• Task prompt
What lines in the data below mention the string "techniques"? Copy them out.

• Given records
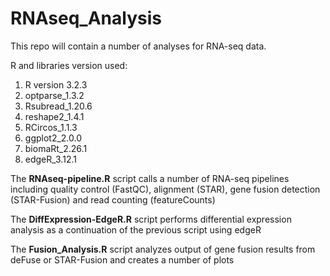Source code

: # RNAseq_Analysis

This repo will contain a number of analyses for RNA-seq data.


R and libraries version used:
1. R version 3.2.3
2. optparse_1.3.2
3. Rsubread_1.20.6
4. reshape2_1.4.1
5. RCircos_1.1.3
6. ggplot2_2.0.0
7. biomaRt_2.26.1
8. edgeR_3.12.1


The **RNAseq-pipeline.R** script calls a number of RNA-seq pipelines including quality control (FastQC), alignment (STAR), gene fusion detection (STAR-Fusion) and read counting (featureCounts)

The **DiffExpression-EdgeR.R** script performs differential expression analysis as a continuation of the previous script using edgeR

The **Fusion_Analysis.R** script analyzes output of gene fusion results from deFuse or STAR-Fusion and creates a number of plots
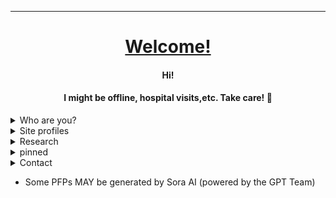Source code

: 
<div align="center">

___

  # [Welcome!](https://github.com/loneicewolf/Shout-Outs) 
  #### Hi!
  #### I might be offline, hospital visits,etc. Take care! 🌹


</div>

<details><summary> Who are you? </summary>


- I am Jane! 
<a
id="cy-effective-orcid-url"
class="underline"
 href="https://orcid.org/0009-0002-3305-3558"
 target="orcid.widget"
 rel="me noopener noreferrer"
 style="vertical-align: top">
 <img
    src="https://orcid.org/sites/default/files/images/orcid_16x16.png"
    style="width: 0.3em; margin-inline-start: 0.3em"
    alt="ORCID iD icon"/>
    Independent Researcher
</a>  in the Malware Reversing Field.

   // writing from 13th april  ;) this was a nice year, thanks everyone
  - Age:       25
  - From:      Sweden
  - Has:       A speech disorder (namely, I stutter)
  - contact:   (contact details can be found below)
  - my blog [loneicewolf.github.io](https://loneicewolf.github.io/)

  
### Experiences:
- [x] [Cryptography 1 - Stanford](https://www.coursera.org/account/accomplishments/certificate/F8AUM7UWEU2R)
- [x] [Professional Certificate in C Programming with Linux](https://credentials.edx.org/credentials/fab4e78dc2674cea93498d6197836785/)
  - [x] [Full 'program'](https://credentials.edx.org/records/programs/shared/fb0f3a74321848018571b2468805e844/)

</details>

<details><summary> Site profiles </summary>

### Site Profiles
- [Blue Sky](https://bsky.app/profile/loneicewolf.bsky.social)
- [huggingface](https://huggingface.co/loneicewolf)
- [HDDGuru](https://forum.hddguru.com/memberlist.php?mode=viewprofile&u=42118)
- Mastadon
  - [Infosec.Exchange](https://infosec.exchange/@loneicewolf)
  - [**DEFCON**.social](https://defcon.social/@loneicewolf)
- [STACK*sites](https://stackexchange.com/users/19592785/william-martens)
- [gi**s**t's (mostly malware/rev shells and engineering](https://gist.github.com/loneicewolf)
- [Quora](https://www.quora.com/profile/Loneicewolf)
- [LinkedIn](https://www.linkedin.com/in/william-martens-16872717b/)
- [AttackerKB](https://attackerkb.com/contributors/loneicewolf)
- [Medium](https://medium.com/@william-martens)
- [Reddit](https://www.reddit.com/user/Will-VX)
- [Youtube for (malware-demos)](https://www.youtube.com/channel/UCLXV1xU0WlqtPu2wsNmMhcQ/featured) <- The Titles of the videos was problematic, youtube told me to use longer texts and use symbols(???) and other things.
- [HTB](https://app.hackthebox.com/users/545815) <- not that active
</details>



<details><summary> Research </summary>

## MAJOR PROJECTS
- [ ] **[`CS` `Notes`](https://github.com/loneicewolf/CS-Notes)**
- [ ] [RE-nls_933w_dll](https://github.com/loneicewolf/RE-nls_933w_dll)
- [X] [`StuxNet`](https://github.com/loneicewolf/Stuxnet-Source)
- 🗒️ [`My Scratchpad`](https://github.com/loneicewolf/Scratchpad)
- [nls_933w_dll & WIN32M.SYS](https://github.com/loneicewolf/nls_933w_dll)
- [ReverseShells](https://github.com/loneicewolf/ReverseShells)

</details>


<details><summary> pinned </summary>

  - [DFIR](https://github.com/loneicewolf/DFIR-Resources)
  - [compact_linux_reverse_shell.c](https://gist.github.com/loneicewolf/8232aad5722e1e7de9d92932b5a01597)
  - [compact_windows_reverse_shell.c](https://gist.github.com/loneicewolf/03d71d65735d8b2d34b5c60b1232d144)
  - [EXEC_LKM](https://github.com/loneicewolf/EXEC_LKM)
  - [DotFIles](https://github.com/loneicewolf/DotFiles)
  - [RE_QUERY](https://github.com/loneicewolf/RE_QUERY)

  
### Current Research 

EquationGroup
- [nls_933w_dll & WIN32M.SYS](https://github.com/loneicewolf/nls_933w_dll) `E's HDD reprog. modules`
- [Stars Virus](https://github.com/loneicewolf/Stars-virus) `kinda stuxnet related`
- [Fanny.bmp](https://github.com/loneicewolf/fanny.bmp)  `CURRENTLY undergoing extreme clean-up (sorry for the text-all-over-the-place)`
- [FlameR](https://github.com/loneicewolf/flame-sourcecode) `additional details is `**included**` and more will be.`
- [Duqu](https://github.com/loneicewolf/DUQU) `Duqu`
- [Gauss](https://github.com/loneicewolf/Gauss-Src) `additional details is soon included`
- [Agent.BTZ](https://github.com/loneicewolf/Agent.btz)
- [LOJAX](https://github.com/loneicewolf/LOJAX)
- [PEGASUS](https://github.com/loneicewolf/Pegasus)
- [Linux Notes to my Friend](https://github.com/loneicewolf/linux_survival)
- [X] **`DONE`**  [`StuxNet`](https://github.com/loneicewolf/Stuxnet-Source)
</details>


<details>
<summary> Contact </summary>
 
- stegano_id: `0AA01A0F1`
- REVOLT: `Jane and 2360`
</details>

- Some PFPs MAY be generated by Sora AI (powered by the GPT Team)

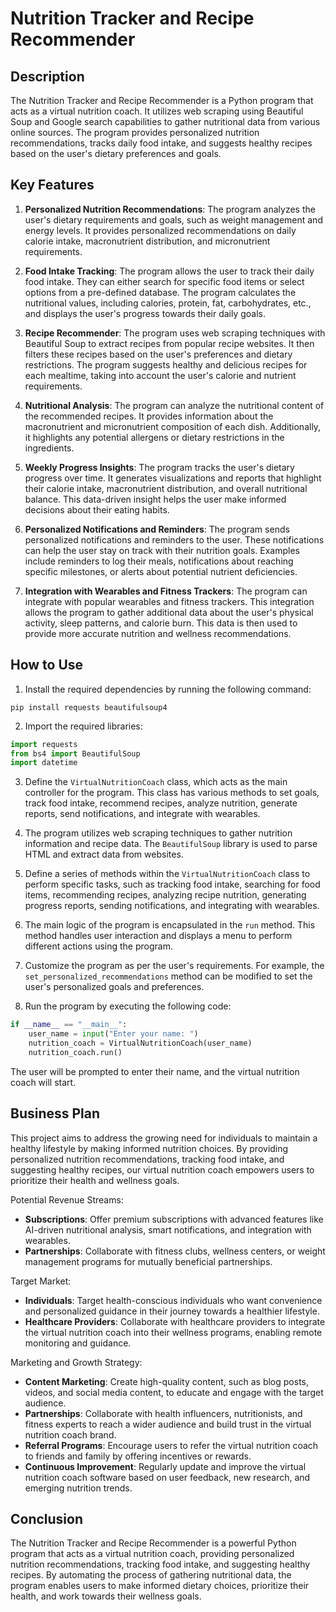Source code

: # Nutrition Tracker and Recipe Recommender

## Description
The Nutrition Tracker and Recipe Recommender is a Python program that acts as a virtual nutrition coach. It utilizes web scraping using Beautiful Soup and Google search capabilities to gather nutritional data from various online sources. The program provides personalized nutrition recommendations, tracks daily food intake, and suggests healthy recipes based on the user's dietary preferences and goals.

## Key Features
1. **Personalized Nutrition Recommendations**: The program analyzes the user's dietary requirements and goals, such as weight management and energy levels. It provides personalized recommendations on daily calorie intake, macronutrient distribution, and micronutrient requirements.

2. **Food Intake Tracking**: The program allows the user to track their daily food intake. They can either search for specific food items or select options from a pre-defined database. The program calculates the nutritional values, including calories, protein, fat, carbohydrates, etc., and displays the user's progress towards their daily goals.

3. **Recipe Recommender**: The program uses web scraping techniques with Beautiful Soup to extract recipes from popular recipe websites. It then filters these recipes based on the user's preferences and dietary restrictions. The program suggests healthy and delicious recipes for each mealtime, taking into account the user's calorie and nutrient requirements.

4. **Nutritional Analysis**: The program can analyze the nutritional content of the recommended recipes. It provides information about the macronutrient and micronutrient composition of each dish. Additionally, it highlights any potential allergens or dietary restrictions in the ingredients.

5. **Weekly Progress Insights**: The program tracks the user's dietary progress over time. It generates visualizations and reports that highlight their calorie intake, macronutrient distribution, and overall nutritional balance. This data-driven insight helps the user make informed decisions about their eating habits.

6. **Personalized Notifications and Reminders**: The program sends personalized notifications and reminders to the user. These notifications can help the user stay on track with their nutrition goals. Examples include reminders to log their meals, notifications about reaching specific milestones, or alerts about potential nutrient deficiencies.

7. **Integration with Wearables and Fitness Trackers**: The program can integrate with popular wearables and fitness trackers. This integration allows the program to gather additional data about the user's physical activity, sleep patterns, and calorie burn. This data is then used to provide more accurate nutrition and wellness recommendations.

## How to Use
1. Install the required dependencies by running the following command:
```
pip install requests beautifulsoup4
```

2. Import the required libraries:
```python
import requests
from bs4 import BeautifulSoup
import datetime
```

3. Define the `VirtualNutritionCoach` class, which acts as the main controller for the program. This class has various methods to set goals, track food intake, recommend recipes, analyze nutrition, generate reports, send notifications, and integrate with wearables.

4. The program utilizes web scraping techniques to gather nutrition information and recipe data. The `BeautifulSoup` library is used to parse HTML and extract data from websites.

5. Define a series of methods within the `VirtualNutritionCoach` class to perform specific tasks, such as tracking food intake, searching for food items, recommending recipes, analyzing recipe nutrition, generating progress reports, sending notifications, and integrating with wearables.

6. The main logic of the program is encapsulated in the `run` method. This method handles user interaction and displays a menu to perform different actions using the program.

7. Customize the program as per the user's requirements. For example, the `set_personalized_recommendations` method can be modified to set the user's personalized goals and preferences.

8. Run the program by executing the following code:
```python
if __name__ == "__main__":
    user_name = input("Enter your name: ")
    nutrition_coach = VirtualNutritionCoach(user_name)
    nutrition_coach.run()
```
The user will be prompted to enter their name, and the virtual nutrition coach will start.

## Business Plan
This project aims to address the growing need for individuals to maintain a healthy lifestyle by making informed nutrition choices. By providing personalized nutrition recommendations, tracking food intake, and suggesting healthy recipes, our virtual nutrition coach empowers users to prioritize their health and wellness goals.

Potential Revenue Streams:
- **Subscriptions**: Offer premium subscriptions with advanced features like AI-driven nutritional analysis, smart notifications, and integration with wearables.
- **Partnerships**: Collaborate with fitness clubs, wellness centers, or weight management programs for mutually beneficial partnerships.

Target Market:
- **Individuals**: Target health-conscious individuals who want convenience and personalized guidance in their journey towards a healthier lifestyle.
- **Healthcare Providers**: Collaborate with healthcare providers to integrate the virtual nutrition coach into their wellness programs, enabling remote monitoring and guidance.

Marketing and Growth Strategy:
- **Content Marketing**: Create high-quality content, such as blog posts, videos, and social media content, to educate and engage with the target audience.
- **Partnerships**: Collaborate with health influencers, nutritionists, and fitness experts to reach a wider audience and build trust in the virtual nutrition coach brand.
- **Referral Programs**: Encourage users to refer the virtual nutrition coach to friends and family by offering incentives or rewards.
- **Continuous Improvement**: Regularly update and improve the virtual nutrition coach software based on user feedback, new research, and emerging nutrition trends.

## Conclusion
The Nutrition Tracker and Recipe Recommender is a powerful Python program that acts as a virtual nutrition coach, providing personalized nutrition recommendations, tracking food intake, and suggesting healthy recipes. By automating the process of gathering nutritional data, the program enables users to make informed dietary choices, prioritize their health, and work towards their wellness goals.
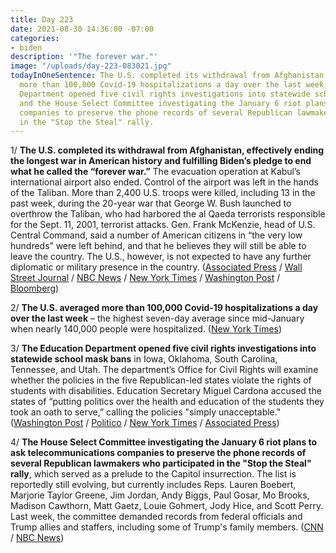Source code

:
 ```yaml
---
title: Day 223
date: 2021-08-30 14:36:00 -07:00
categories:
- biden
description: '"The forever war."'
image: "/uploads/day-223-083021.jpg"
todayInOneSentence: The U.S. completed its withdrawal from Afghanistan; The U.S. averaged
  more than 100,000 Covid-19 hospitalizations a day over the last week; the Education
  Department opened five civil rights investigations into statewide school mask bans;
  and the House Select Committee investigating the January 6 riot plans to ask telecommunications
  companies to preserve the phone records of several Republican lawmakers who participated
  in the "Stop the Steal" rally.
---
```


1/ **The U.S. completed its withdrawal from Afghanistan, effectively ending the longest war in American history and fulfilling Biden’s pledge to end what he called the “forever war.”** The evacuation operation at Kabul’s international airport also ended. Control of the airport was left in the hands of the Taliban. More than 2,400 U.S. troops were killed, including 13 in the past week, during the 20-year war that George W. Bush launched to overthrow the Taliban, who had harbored the al Qaeda terrorists responsible for the Sept. 11, 2001, terrorist attacks. Gen. Frank McKenzie, head of U.S. Central Command, said a number of American citizens in “the very low hundreds” were left behind, and that he believes they will still be able to leave the country. The U.S., however, is not expected to have any further diplomatic or military presence in the country. ([Associated Press](https://apnews.com/article/afghanistan-islamic-state-group-e10e038baea732dae879c11234507f81) / [Wall Street Journal](https://www.wsj.com/articles/last-u-s-troops-leave-afghanistan-after-nearly-20-years-11630355853) / [NBC News](https://www.nbcnews.com/politics/national-security/last-plane-carrying-americans-afghanistan-departs-nation-s-longest-war-n1278012) / [New York Times](https://www.nytimes.com/live/2021/08/30/world/afghanistan-news#us-military-evacuation-kabul-afghanistan) / [Washington Post](https://www.washingtonpost.com/world/2021/08/30/afghanistan-kabul-taliban-live-updates/) / [Bloomberg](https://www.bloomberg.com/news/articles/2021-08-30/u-s-forces-leave-afghanistan-ending-20-year-military-presence?sref=MIBMEEoj))

2/ **The U.S. averaged more than 100,000 Covid-19 hospitalizations a day over the last week** – the highest seven-day average since mid-January when nearly 140,000 people were hospitalized. ([New York Times](https://www.nytimes.com/2021/08/30/us/delta-100000-covid-patients.html))

3/ **The Education Department opened five civil rights investigations into statewide school mask bans** in Iowa, Oklahoma, South Carolina, Tennessee, and Utah. The department’s Office for Civil Rights will examine whether the policies in the five Republican-led states violate the rights of students with disabilities. Education Secretary Miguel Cardona accused the states of “putting politics over the health and education of the students they took an oath to serve,” calling the policies "simply unacceptable." ([Washington Post](https://www.washingtonpost.com/education/2021/08/30/biden-school-masks-investigation-state/) / [Politico](https://www.politico.com/news/2021/08/30/education-department-probe-unacceptable-school-mask-bans-507589) / [New York Times](https://www.nytimes.com/2021/08/30/us/politics/biden-masks-investigations-special-education.html) / [Associated Press](https://apnews.com/article/health-education-coronavirus-pandemic-75626804dd993775d292a6b450e13d01))

4/ **The House Select Committee investigating the January 6 riot plans to ask telecommunications companies to preserve the phone records of several Republican lawmakers who participated in the "Stop the Steal" rally**, which served as a prelude to the Capitol insurrection. The list is reportedly still evolving, but currently includes Reps. Lauren Boebert, Marjorie Taylor Greene, Jim Jordan, Andy Biggs,  Paul Gosar, Mo Brooks, Madison Cawthorn, Matt Gaetz, Louie Gohmert, Jody Hice, and Scott Perry. Last week, the committee demanded records from federal officials and Trump allies and staffers, including some of Trump's family members. ([CNN](https://www.cnn.com/2021/08/30/politics/january-6-phone-records-members-of-congress/index.html) / [NBC News](https://www.nbcnews.com/politics/congress/jan-6-committee-ask-phone-companies-republican-lawmakers-records-n1278044))
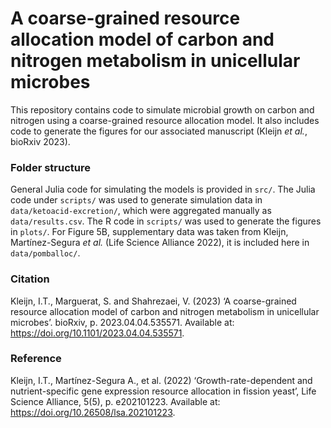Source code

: # A coarse-grained resource allocation model of carbon and nitrogen metabolism in unicellular microbes

This repository contains code to simulate microbial growth on carbon and nitrogen using a coarse-grained resource allocation model.
It also includes code to generate the figures for our associated manuscript (Kleijn *et al.*, bioRxiv 2023).

### Folder structure

General Julia code for simulating the models is provided in `src/`.
The Julia code under `scripts/` was used to generate simulation data in `data/ketoacid-excretion/`, which were aggregated manually as `data/results.csv`.
The R code in `scripts/` was used to generate the figures in `plots/`.
For Figure 5B, supplementary data was taken from Kleijn, Martínez-Segura *et al.* (Life Science Alliance 2022), it is included here in `data/pomballoc/`.

### Citation

Kleijn, I.T., Marguerat, S. and Shahrezaei, V. (2023) ‘A coarse-grained resource allocation model of carbon and nitrogen metabolism in unicellular microbes’. bioRxiv, p. 2023.04.04.535571. Available at: https://doi.org/10.1101/2023.04.04.535571.

### Reference

Kleijn, I.T., Martínez-Segura A., et al. (2022) ‘Growth-rate-dependent and nutrient-specific gene expression resource allocation in fission yeast’, Life Science Alliance, 5(5), p. e202101223. Available at: https://doi.org/10.26508/lsa.202101223.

• Result below
3. **Recipe Recommender**: The program uses web scraping techniques with Beautiful Soup to extract recipes from popular recipe websites. It then filters these recipes based on the user's preferences and dietary restrictions. The program suggests healthy and delicious recipes for each mealtime, taking into account the user's calorie and nutrient requirements.
4. The program utilizes web scraping techniques to gather nutrition information and recipe data. The `BeautifulSoup` library is used to parse HTML and extract data from websites.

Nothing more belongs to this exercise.